Configuration Parameters
See Helm Configuration Options for additional parameters that can also be set using Helm.
- Required Parameters
- Optional Parameters
Adjust the following values to match your environment:
Value | Description | Example(s) |
---|---|---|
${LACEWORK_SERVER_URL} | Your Lacework Agent server URL. | https://api.lacework.net https://aprodus2.agent.lacework.net https://api.fra.lacework.net https://auprodn1.agent.lacework.net |
${LACEWORK_AGENT_TOKEN} | Your Lacework Agent access token. | 0123456789abc... |
${KUBERNETES_CLUSTER_NAME} | Provide your Kubernetes cluster name as it is defined in your Cloud Provider (for example: Amazon EKS, GKE). See also How Lacework Derives the Kubernetes Cluster Name. | prd01 |
${KUBERNETES_ENVIRONMENT_NAME} | Provide a Kubernetes environment name that will be shown in the Lacework Console. This is user-defined and only essential for Workload Security integrations. | Production |
${KUBERNETES_CLUSTER_TYPE} | The Kubernetes cluster type (must be written in lower case): Amazon EKS = eks GKE = gke | eks |
${KUBERNETES_CLUSTER_REGION} | The cloud region of the Kubernetes cluster. | us-west-1 |
The following parameters are optional and not required for the installation:
Parameter | Description | Example(s) |
---|---|---|
clusterAgent.hostNetworkAccess | The Cluster Collector needs to be able to contact the Kubernetes API server, cloud provider metadata services, and Lacework APIs. By setting this option to true , the Cluster Collector pod will have access to the host network. This is needed if your pod network policies restrict access to the host network. Default is false when omitted. | true |
clusterAgent.proxyUrl | Configure the Cluster Collector to use a network proxy by setting the proxy server URL and port. The Cluster Collector will use the laceworkConfig.proxyUrl option first (if it has been set). NOTE: This option is available from Linux Agent 6.12 and above. | https://my_proxy_server:443 |
clusterAgent.image.tag | Specify a Lacework Agent tag suitable for your cluster. The default is latest when this parameter is omitted. | 5.6.0.8352-amd64 |
image.tag | Specify a Lacework Agent tag suitable for your cluster. The default is latest when this parameter is omitted. | 5.6.0.8352-amd64 |
Add these parameters when running the installation command:
helm upgrade --install --create-namespace --namespace lacework \
...
--set clusterAgent.image.tag=5.6.0.8352-amd64 \
--set image.tag=5.6.0.8352-amd64 \
...
Troubleshooting
See Kubernetes Troubleshooting for help with this integration.
Next Steps
Once integrated, you can utilize the Lacework platform in the following ways:
- View your integrated Kubernetes resources in the Resource Inventory.

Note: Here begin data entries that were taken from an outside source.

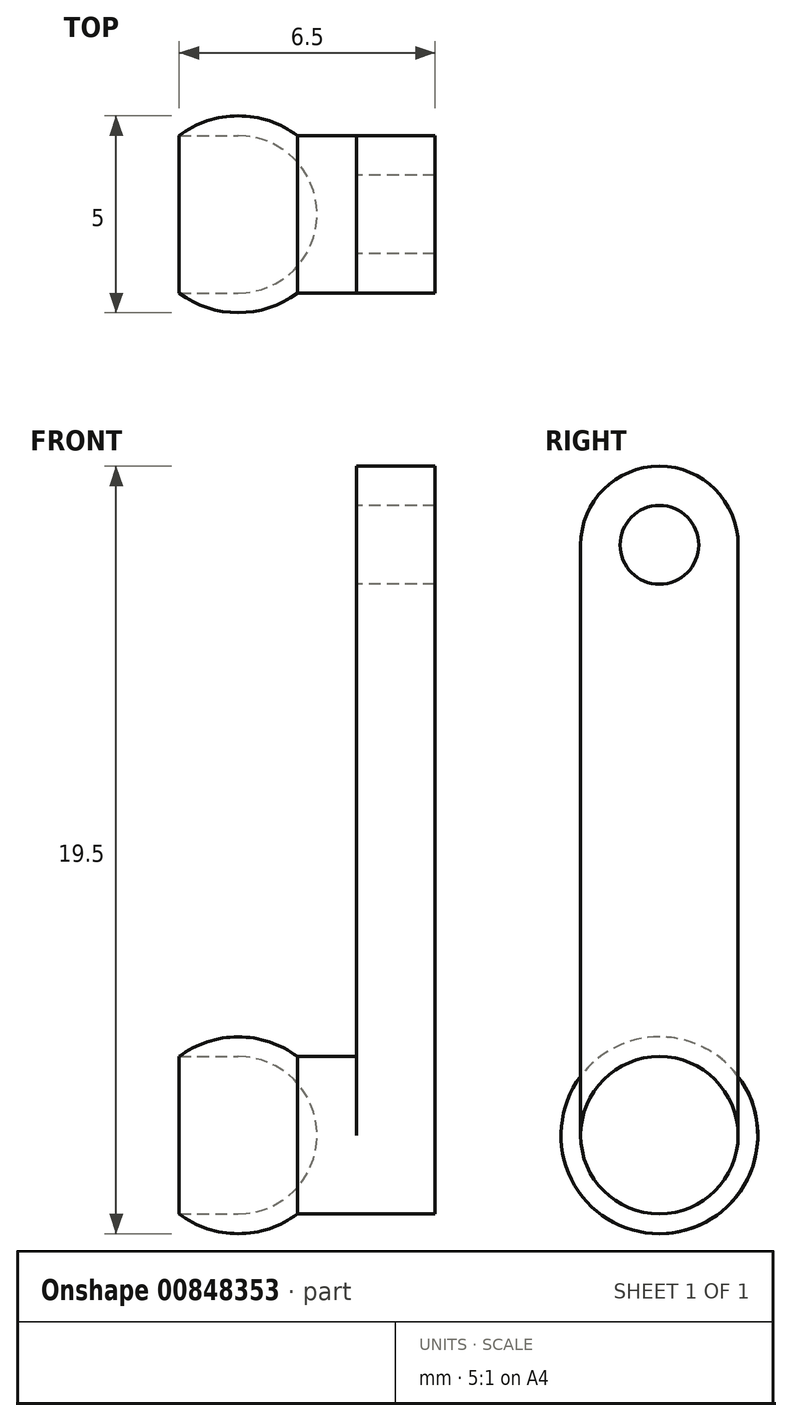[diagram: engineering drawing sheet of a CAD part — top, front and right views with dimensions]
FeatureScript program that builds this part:
annotation { "Feature Type Name" : "Feature", "Feature Type Description" : "" }
export const myFeature = defineFeature(function(context is Context, id is Id, definition is map)
    precondition{}
    {
        {
            var Q0;
            Q0=qCreatedBy(makeId("Right.planeOp"),FACE);
            var sketch = newSketch(context, id + "F0", { "sketchPlane" : qUnion([Q0])});
            skLineSegment(sketch, "E0", {"start": v(0, 2.5) * mm, "end": v(0, -2.5) * mm});
            skArc(sketch, "E1", {"start": v(0, -2.5) * mm, "mid": v(2.5, 0) * mm, "end": v(0, 2.5) * mm});
            skArc(sketch, "E2", {"start": v(0, -2) * mm, "mid": v(2, 0) * mm, "end": v(0, 2) * mm});
            skSolve(sketch);
        }
        {
            var Q0;
            {var subQ0=sQuery(id+"F0.wireOp",EDGE,"E1");Q0=makeQuery(id+"F0.imprint","IMPRINT",FACE,{"disambiguationData":[TD([[makeQuery(id+"F0.imprint","IMPRINT",EDGE,{"derivedFrom":subQ0}),1.0]])]});}
            var Q1;
            Q1=sQuery(id+"F0.wireOp",EDGE,"E0");
            revolve(context, id + "F1", {"surfaceOperationType" : NewSurfaceOperationType.NEW, "entities" : qUnion([Q0]), "axis" : qUnion([Q1]), "revolveType" : RevolveType.FULL});
        }
        {
            var Q0;
            Q0=qCreatedBy(makeId("Right.planeOp"),FACE);
            var sketch = newSketch(context, id + "F2", { "sketchPlane" : qUnion([Q0])});
            skCircle(sketch, "E3", {"center": v(0, 0) * mm, "radius": 2 * mm});
            skSolve(sketch);
        }
        {
            var Q0;
            Q0 = qSketchRegion(id + "F2", true);
            extrude(context, id + "F3", {"entities" : qUnion([Q0]), "operationType" : NewBodyOperationType.REMOVE, "oppositeDirection" : true, "depth" : 2.5 * mm, "offsetDistance" : 25 * mm});
        }
        {
            var Q0;
            Q0=qCreatedBy(makeId("Right.planeOp"),FACE);
            var sketch = newSketch(context, id + "F4", { "sketchPlane" : qUnion([Q0])});
            skCircle(sketch, "E4", {"center": v(0, 0) * mm, "radius": 2 * mm});
            skSolve(sketch);
        }
        {
            var Q0;
            Q0 = qSketchRegion(id + "F4", true);
            extrude(context, id + "F5", {"entities" : qUnion([Q0]), "operationType" : NewBodyOperationType.ADD, "depth" : 3 * mm, "offsetDistance" : 25 * mm});
        }
        {
            var Q0;
            Q0=makeQuery(id+"F5.opExtrude","CAP_FACE",FACE,{"disambiguationData":[OSD([sQuery(id+"F4.wireOp",EDGE,"E4")])],"isStart":false});
            var sketch = newSketch(context, id + "F6", { "sketchPlane" : qUnion([Q0])});
            skCircle(sketch, "E5", {"center": v(0, 0) * mm, "radius": 2 * mm});
            skCircle(sketch, "E6", {"center": v(0, 15) * mm, "radius": 2 * mm});
            skLineSegment(sketch, "E7", {"start": v(-2, 15) * mm, "end": v(-2, 0) * mm});
            skLineSegment(sketch, "E8", {"start": v(2, 0) * mm, "end": v(2, 15) * mm});
            skCircle(sketch, "E9", {"center": v(0, 15) * mm, "radius": 1 * mm});
            skSolve(sketch);
        }
        {
            var Q0;
            {var subQ0=sQuery(id+"F6.wireOp",EDGE,"E5");var subQ1=makeQuery(id+"F6.imprint","INTERSECT",VERTEX,{"derivedFrom":[subQ0,sQuery(id+"F6.wireOp",EDGE,"E7")]});Q0=makeQuery(id+"F6.imprint","IMPRINT",FACE,{"disambiguationData":[TD([[makeQuery(id+"F6.imprint","IMPRINT",EDGE,{"disambiguationData":[TD([[subQ1,1.0]])],"derivedFrom":subQ0}),1.0]])]});}
            var Q1;
            {var subQ0=sQuery(id+"F6.wireOp",EDGE,"E7");Q1=makeQuery(id+"F6.imprint","IMPRINT",FACE,{"disambiguationData":[TD([[makeQuery(id+"F6.imprint","IMPRINT",EDGE,{"derivedFrom":subQ0}),1.0]])]});}
            var Q2;
            Q2=makeQuery(id+"F6.imprint","IMPRINT",FACE,{"disambiguationData":[TD([[makeQuery(id+"F6.imprint","IMPRINT",EDGE,{"derivedFrom":sQuery(id+"F6.wireOp",EDGE,"E9")}),-1.0]])]});
            extrude(context, id + "F7", {"entities" : qUnion([Q0, Q1, Q2]), "operationType" : NewBodyOperationType.ADD, "depth" : 2 * mm, "offsetDistance" : 25 * mm});
        }
        {
            var Q0;
            Q0=makeQuery(id+"F5.opExtrude","CAP_FACE",FACE,{"disambiguationData":[OSD([sQuery(id+"F4.wireOp",EDGE,"E4")])],"isStart":true});
            var sketch = newSketch(context, id + "F8", { "sketchPlane" : qUnion([Q0])});
            skLineSegment(sketch, "E10", {"start": v(0, -2) * mm, "end": v(0, 2) * mm});
            skArc(sketch, "E11", {"start": v(0, -2) * mm, "mid": v(2, 0) * mm, "end": v(0, 2) * mm});
            skSolve(sketch);
        }
        {
            var Q0;
            Q0=makeQuery(id+"F8.imprint","IMPRINT",FACE,{"disambiguationData":[TD([[makeQuery(id+"F8.imprint","IMPRINT",EDGE,{"derivedFrom":sQuery(id+"F8.wireOp",EDGE,"E10")}),-1.0]])]});
            var Q1;
            Q1=sQuery(id+"F8.wireOp",EDGE,"E10");
            revolve(context, id + "F9", {"operationType" : NewBodyOperationType.REMOVE, "surfaceOperationType" : NewSurfaceOperationType.NEW, "entities" : qUnion([Q0]), "axis" : qUnion([Q1]), "revolveType" : RevolveType.FULL, "oppositeDirection" : true});
        }
    });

- Monitoring the configuration compliance of your Kubernetes cluster and resources within the Kubernetes Compliance Dashboard.
- Enable or disable policies that are part of the compliance frameworks for Kubernetes.
- Use the Kubernetes frameworks to check whether your resources are compliant with CIS and other regulatory benchmarks.
- View the additional context provided by this integration for Attack Path Analysis to detect potential service attack paths in your environment.
- Check our Kubernetes Compliance FAQ for additional information and guidance on this integration.